What you have to do. In the records below, find the line containing "M235,86L247,102L187,146L175,130Z" and the line containing "M601,953L624,960L615,988L592,980Z"; please repeat exactly the lines from one to the other, both included, and nothing more.

=== Section Start ===

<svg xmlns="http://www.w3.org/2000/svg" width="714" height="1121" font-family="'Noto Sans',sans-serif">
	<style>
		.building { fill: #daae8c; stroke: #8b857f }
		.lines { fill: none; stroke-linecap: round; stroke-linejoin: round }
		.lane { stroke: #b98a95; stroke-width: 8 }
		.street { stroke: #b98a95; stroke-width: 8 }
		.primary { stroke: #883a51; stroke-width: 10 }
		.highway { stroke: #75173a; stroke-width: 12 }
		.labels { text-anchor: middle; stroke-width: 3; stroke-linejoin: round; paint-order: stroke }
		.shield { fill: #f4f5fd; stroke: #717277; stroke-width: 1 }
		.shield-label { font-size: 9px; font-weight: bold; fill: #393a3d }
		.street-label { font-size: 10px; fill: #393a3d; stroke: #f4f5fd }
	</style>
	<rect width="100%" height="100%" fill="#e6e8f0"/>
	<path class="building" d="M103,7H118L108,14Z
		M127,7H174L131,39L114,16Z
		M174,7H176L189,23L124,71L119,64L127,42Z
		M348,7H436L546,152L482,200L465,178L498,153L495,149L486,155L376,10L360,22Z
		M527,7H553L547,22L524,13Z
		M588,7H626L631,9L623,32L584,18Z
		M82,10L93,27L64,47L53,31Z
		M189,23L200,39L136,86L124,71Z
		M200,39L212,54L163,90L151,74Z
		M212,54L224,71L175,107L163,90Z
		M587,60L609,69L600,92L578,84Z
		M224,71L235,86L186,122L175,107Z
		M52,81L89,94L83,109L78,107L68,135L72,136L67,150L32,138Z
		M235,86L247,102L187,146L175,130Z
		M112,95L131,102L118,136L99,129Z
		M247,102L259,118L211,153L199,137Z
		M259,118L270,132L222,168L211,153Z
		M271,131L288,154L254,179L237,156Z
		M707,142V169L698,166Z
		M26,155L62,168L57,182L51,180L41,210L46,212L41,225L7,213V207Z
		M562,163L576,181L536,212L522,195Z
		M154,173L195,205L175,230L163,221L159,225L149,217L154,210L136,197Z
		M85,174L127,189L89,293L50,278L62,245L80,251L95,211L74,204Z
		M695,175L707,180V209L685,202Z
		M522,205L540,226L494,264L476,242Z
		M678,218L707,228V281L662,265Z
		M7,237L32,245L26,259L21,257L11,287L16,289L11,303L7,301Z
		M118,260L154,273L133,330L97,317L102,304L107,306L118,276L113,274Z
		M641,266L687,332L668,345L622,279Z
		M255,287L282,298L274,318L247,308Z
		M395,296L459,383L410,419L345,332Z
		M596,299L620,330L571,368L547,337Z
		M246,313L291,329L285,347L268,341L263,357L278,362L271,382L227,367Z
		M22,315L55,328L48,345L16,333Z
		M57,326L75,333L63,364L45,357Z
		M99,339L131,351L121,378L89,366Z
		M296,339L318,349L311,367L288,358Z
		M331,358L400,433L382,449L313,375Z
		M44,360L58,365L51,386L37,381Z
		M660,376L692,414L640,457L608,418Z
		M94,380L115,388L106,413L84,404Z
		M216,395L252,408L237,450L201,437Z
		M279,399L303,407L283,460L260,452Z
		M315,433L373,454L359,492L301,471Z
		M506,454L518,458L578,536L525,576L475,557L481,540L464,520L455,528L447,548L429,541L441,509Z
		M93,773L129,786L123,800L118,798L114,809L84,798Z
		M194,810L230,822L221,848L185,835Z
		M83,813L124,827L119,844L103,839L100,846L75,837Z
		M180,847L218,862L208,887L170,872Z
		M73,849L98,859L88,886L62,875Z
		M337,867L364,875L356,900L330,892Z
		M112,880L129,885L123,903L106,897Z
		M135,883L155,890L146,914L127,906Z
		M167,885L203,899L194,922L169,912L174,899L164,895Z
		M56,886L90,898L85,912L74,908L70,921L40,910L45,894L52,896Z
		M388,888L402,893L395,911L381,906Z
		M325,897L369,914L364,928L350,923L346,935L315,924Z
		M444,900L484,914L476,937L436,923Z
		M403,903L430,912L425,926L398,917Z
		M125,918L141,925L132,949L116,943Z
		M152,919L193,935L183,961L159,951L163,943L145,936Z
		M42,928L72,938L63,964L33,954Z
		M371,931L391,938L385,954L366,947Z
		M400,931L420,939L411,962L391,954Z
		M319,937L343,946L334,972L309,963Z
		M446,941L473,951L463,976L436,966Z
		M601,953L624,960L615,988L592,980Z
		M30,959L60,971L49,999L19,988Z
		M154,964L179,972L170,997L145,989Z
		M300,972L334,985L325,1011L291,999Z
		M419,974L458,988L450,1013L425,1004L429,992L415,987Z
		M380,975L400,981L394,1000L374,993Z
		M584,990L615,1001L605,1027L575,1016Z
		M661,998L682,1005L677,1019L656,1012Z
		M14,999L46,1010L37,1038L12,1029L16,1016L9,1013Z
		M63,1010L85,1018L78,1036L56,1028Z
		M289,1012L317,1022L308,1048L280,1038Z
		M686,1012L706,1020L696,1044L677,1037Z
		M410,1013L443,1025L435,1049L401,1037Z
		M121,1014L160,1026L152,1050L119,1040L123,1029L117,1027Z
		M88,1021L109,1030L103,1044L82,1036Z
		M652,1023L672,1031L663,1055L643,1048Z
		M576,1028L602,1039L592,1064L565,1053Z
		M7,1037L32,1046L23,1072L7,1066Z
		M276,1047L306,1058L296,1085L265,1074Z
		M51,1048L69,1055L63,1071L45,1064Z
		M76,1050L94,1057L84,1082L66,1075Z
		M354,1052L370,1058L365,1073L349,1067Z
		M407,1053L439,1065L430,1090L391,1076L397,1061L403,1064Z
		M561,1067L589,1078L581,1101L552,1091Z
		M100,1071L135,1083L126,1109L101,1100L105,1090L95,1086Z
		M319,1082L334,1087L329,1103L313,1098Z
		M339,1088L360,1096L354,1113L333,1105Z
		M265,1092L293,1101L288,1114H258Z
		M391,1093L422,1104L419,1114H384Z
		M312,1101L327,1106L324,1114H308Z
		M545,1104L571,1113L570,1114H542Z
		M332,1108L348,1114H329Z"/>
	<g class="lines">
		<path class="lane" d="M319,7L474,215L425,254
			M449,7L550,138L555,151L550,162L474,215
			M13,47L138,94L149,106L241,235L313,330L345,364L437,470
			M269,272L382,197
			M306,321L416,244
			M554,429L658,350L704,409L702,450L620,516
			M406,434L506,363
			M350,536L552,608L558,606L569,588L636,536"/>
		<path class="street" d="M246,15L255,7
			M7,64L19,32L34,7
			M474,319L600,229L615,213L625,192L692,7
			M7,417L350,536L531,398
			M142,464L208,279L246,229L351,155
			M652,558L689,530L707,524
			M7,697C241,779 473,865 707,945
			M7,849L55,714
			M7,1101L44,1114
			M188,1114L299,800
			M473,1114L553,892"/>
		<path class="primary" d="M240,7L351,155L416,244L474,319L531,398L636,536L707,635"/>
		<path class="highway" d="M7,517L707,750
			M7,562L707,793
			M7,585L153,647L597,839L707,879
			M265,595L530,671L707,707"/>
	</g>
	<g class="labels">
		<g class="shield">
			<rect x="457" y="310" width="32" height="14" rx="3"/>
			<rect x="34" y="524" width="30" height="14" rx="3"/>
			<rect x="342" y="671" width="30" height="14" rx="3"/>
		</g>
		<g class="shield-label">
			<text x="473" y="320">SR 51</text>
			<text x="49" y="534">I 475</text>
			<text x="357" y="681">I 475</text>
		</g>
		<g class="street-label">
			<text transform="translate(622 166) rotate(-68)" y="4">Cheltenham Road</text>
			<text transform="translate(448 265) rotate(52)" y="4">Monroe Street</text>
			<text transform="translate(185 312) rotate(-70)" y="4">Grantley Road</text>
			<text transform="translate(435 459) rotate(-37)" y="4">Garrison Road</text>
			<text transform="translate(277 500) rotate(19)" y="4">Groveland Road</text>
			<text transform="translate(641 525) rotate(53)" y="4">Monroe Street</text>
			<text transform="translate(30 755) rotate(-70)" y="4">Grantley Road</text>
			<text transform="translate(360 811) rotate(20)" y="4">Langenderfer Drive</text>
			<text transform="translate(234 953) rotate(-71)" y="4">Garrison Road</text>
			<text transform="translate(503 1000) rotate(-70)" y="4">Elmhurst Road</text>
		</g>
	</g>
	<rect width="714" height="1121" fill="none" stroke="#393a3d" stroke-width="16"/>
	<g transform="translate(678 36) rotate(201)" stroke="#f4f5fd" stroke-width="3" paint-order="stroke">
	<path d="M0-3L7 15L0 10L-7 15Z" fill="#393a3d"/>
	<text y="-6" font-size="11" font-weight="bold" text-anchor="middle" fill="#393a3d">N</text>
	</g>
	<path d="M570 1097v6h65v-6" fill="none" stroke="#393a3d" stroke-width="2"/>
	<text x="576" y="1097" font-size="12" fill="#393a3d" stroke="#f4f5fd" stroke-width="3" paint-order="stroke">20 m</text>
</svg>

=== Section End ===
=== Section Start ===

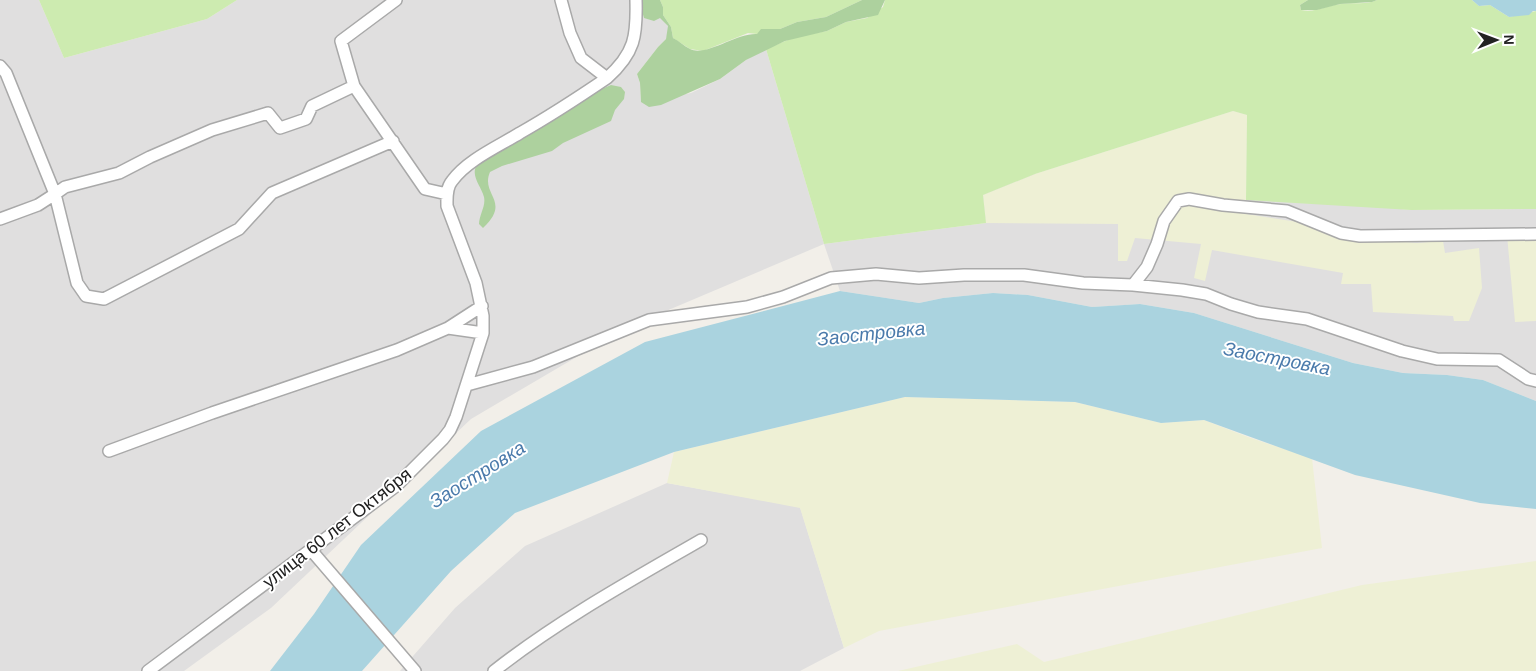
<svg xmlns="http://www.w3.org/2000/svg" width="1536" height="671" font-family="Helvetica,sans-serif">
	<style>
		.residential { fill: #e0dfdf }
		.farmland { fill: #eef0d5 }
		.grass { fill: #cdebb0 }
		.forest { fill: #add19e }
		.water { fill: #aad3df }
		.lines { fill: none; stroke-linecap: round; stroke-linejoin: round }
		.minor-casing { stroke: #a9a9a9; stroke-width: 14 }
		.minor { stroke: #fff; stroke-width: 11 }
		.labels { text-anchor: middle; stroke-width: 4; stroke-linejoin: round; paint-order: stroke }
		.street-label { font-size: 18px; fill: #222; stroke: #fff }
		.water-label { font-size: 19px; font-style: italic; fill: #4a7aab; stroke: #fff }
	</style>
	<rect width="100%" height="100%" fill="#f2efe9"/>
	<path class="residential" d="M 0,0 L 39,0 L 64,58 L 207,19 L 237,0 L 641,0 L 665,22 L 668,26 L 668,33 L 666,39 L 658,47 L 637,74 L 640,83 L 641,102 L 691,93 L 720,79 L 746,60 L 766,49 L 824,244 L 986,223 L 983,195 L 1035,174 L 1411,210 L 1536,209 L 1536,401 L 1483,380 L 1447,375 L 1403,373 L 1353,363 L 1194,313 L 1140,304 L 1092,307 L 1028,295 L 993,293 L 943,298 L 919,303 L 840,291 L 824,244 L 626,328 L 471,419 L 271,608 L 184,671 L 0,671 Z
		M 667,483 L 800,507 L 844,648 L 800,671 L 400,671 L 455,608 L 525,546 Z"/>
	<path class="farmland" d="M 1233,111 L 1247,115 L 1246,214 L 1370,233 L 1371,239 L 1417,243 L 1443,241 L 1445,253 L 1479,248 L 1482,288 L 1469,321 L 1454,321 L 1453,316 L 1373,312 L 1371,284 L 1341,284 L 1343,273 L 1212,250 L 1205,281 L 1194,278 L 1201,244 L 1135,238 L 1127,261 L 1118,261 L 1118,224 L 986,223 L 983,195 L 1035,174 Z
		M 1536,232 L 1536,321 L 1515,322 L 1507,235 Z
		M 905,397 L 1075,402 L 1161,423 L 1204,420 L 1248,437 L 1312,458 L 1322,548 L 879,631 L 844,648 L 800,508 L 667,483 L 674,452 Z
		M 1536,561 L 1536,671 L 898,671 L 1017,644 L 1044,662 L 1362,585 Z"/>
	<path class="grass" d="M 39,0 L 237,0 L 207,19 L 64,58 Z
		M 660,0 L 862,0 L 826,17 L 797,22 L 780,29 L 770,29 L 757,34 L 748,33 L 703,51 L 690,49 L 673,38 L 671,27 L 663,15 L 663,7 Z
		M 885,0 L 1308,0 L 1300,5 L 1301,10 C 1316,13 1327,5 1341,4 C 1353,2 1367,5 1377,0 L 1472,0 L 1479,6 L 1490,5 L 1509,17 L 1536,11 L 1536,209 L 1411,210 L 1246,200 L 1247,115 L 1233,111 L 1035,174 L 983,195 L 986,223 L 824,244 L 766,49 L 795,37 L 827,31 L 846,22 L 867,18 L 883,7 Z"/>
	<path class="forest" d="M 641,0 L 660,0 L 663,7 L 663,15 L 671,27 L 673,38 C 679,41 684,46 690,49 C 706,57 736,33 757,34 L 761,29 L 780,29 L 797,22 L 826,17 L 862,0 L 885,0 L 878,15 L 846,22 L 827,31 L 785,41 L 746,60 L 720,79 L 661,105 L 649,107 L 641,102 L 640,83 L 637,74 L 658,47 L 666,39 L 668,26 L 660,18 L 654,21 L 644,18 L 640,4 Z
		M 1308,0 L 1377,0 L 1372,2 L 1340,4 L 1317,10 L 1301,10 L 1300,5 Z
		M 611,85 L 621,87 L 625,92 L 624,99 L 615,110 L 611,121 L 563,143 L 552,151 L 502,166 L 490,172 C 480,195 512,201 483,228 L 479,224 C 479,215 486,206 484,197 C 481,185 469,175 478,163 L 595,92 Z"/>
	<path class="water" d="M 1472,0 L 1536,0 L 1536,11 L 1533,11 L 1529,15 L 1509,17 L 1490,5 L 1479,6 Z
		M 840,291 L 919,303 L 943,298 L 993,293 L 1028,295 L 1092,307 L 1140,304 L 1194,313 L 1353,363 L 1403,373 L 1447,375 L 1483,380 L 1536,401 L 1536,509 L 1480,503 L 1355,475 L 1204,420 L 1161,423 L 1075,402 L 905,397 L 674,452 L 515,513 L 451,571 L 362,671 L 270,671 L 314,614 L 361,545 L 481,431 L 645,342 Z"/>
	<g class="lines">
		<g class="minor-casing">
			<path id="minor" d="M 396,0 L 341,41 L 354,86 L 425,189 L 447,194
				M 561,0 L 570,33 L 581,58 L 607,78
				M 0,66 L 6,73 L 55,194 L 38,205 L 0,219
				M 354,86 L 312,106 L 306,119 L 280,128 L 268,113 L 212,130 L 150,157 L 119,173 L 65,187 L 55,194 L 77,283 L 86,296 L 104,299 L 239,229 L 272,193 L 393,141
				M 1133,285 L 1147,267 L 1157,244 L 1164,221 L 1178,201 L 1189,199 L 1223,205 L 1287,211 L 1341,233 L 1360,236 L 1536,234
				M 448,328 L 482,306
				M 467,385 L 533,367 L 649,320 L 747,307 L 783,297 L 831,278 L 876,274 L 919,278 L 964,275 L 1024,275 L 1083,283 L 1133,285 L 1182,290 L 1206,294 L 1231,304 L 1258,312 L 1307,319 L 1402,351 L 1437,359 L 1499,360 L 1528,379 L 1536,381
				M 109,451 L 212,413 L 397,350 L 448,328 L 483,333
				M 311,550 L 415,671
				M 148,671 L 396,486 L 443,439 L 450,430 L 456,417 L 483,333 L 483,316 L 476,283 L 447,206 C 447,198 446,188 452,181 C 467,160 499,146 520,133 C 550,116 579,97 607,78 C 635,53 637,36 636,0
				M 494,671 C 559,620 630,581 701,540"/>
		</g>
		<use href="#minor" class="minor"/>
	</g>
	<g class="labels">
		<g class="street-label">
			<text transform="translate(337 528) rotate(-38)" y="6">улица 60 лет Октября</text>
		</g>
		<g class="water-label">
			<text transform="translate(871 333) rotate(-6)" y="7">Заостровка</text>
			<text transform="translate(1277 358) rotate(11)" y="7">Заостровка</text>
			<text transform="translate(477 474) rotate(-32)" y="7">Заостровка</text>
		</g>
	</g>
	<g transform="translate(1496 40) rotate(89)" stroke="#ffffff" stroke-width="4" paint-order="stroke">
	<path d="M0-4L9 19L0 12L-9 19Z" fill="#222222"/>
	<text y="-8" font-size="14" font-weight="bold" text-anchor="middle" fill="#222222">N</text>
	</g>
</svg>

=== Section End ===

Result.
		M235,86L247,102L187,146L175,130Z
		M112,95L131,102L118,136L99,129Z
		M247,102L259,118L211,153L199,137Z
		M259,118L270,132L222,168L211,153Z
		M271,131L288,154L254,179L237,156Z
		M707,142V169L698,166Z
		M26,155L62,168L57,182L51,180L41,210L46,212L41,225L7,213V207Z
		M562,163L576,181L536,212L522,195Z
		M154,173L195,205L175,230L163,221L159,225L149,217L154,210L136,197Z
		M85,174L127,189L89,293L50,278L62,245L80,251L95,211L74,204Z
		M695,175L707,180V209L685,202Z
		M522,205L540,226L494,264L476,242Z
		M678,218L707,228V281L662,265Z
		M7,237L32,245L26,259L21,257L11,287L16,289L11,303L7,301Z
		M118,260L154,273L133,330L97,317L102,304L107,306L118,276L113,274Z
		M641,266L687,332L668,345L622,279Z
		M255,287L282,298L274,318L247,308Z
		M395,296L459,383L410,419L345,332Z
		M596,299L620,330L571,368L547,337Z
		M246,313L291,329L285,347L268,341L263,357L278,362L271,382L227,367Z
		M22,315L55,328L48,345L16,333Z
		M57,326L75,333L63,364L45,357Z
		M99,339L131,351L121,378L89,366Z
		M296,339L318,349L311,367L288,358Z
		M331,358L400,433L382,449L313,375Z
		M44,360L58,365L51,386L37,381Z
		M660,376L692,414L640,457L608,418Z
		M94,380L115,388L106,413L84,404Z
		M216,395L252,408L237,450L201,437Z
		M279,399L303,407L283,460L260,452Z
		M315,433L373,454L359,492L301,471Z
		M506,454L518,458L578,536L525,576L475,557L481,540L464,520L455,528L447,548L429,541L441,509Z
		M93,773L129,786L123,800L118,798L114,809L84,798Z
		M194,810L230,822L221,848L185,835Z
		M83,813L124,827L119,844L103,839L100,846L75,837Z
		M180,847L218,862L208,887L170,872Z
		M73,849L98,859L88,886L62,875Z
		M337,867L364,875L356,900L330,892Z
		M112,880L129,885L123,903L106,897Z
		M135,883L155,890L146,914L127,906Z
		M167,885L203,899L194,922L169,912L174,899L164,895Z
		M56,886L90,898L85,912L74,908L70,921L40,910L45,894L52,896Z
		M388,888L402,893L395,911L381,906Z
		M325,897L369,914L364,928L350,923L346,935L315,924Z
		M444,900L484,914L476,937L436,923Z
		M403,903L430,912L425,926L398,917Z
		M125,918L141,925L132,949L116,943Z
		M152,919L193,935L183,961L159,951L163,943L145,936Z
		M42,928L72,938L63,964L33,954Z
		M371,931L391,938L385,954L366,947Z
		M400,931L420,939L411,962L391,954Z
		M319,937L343,946L334,972L309,963Z
		M446,941L473,951L463,976L436,966Z
		M601,953L624,960L615,988L592,980Z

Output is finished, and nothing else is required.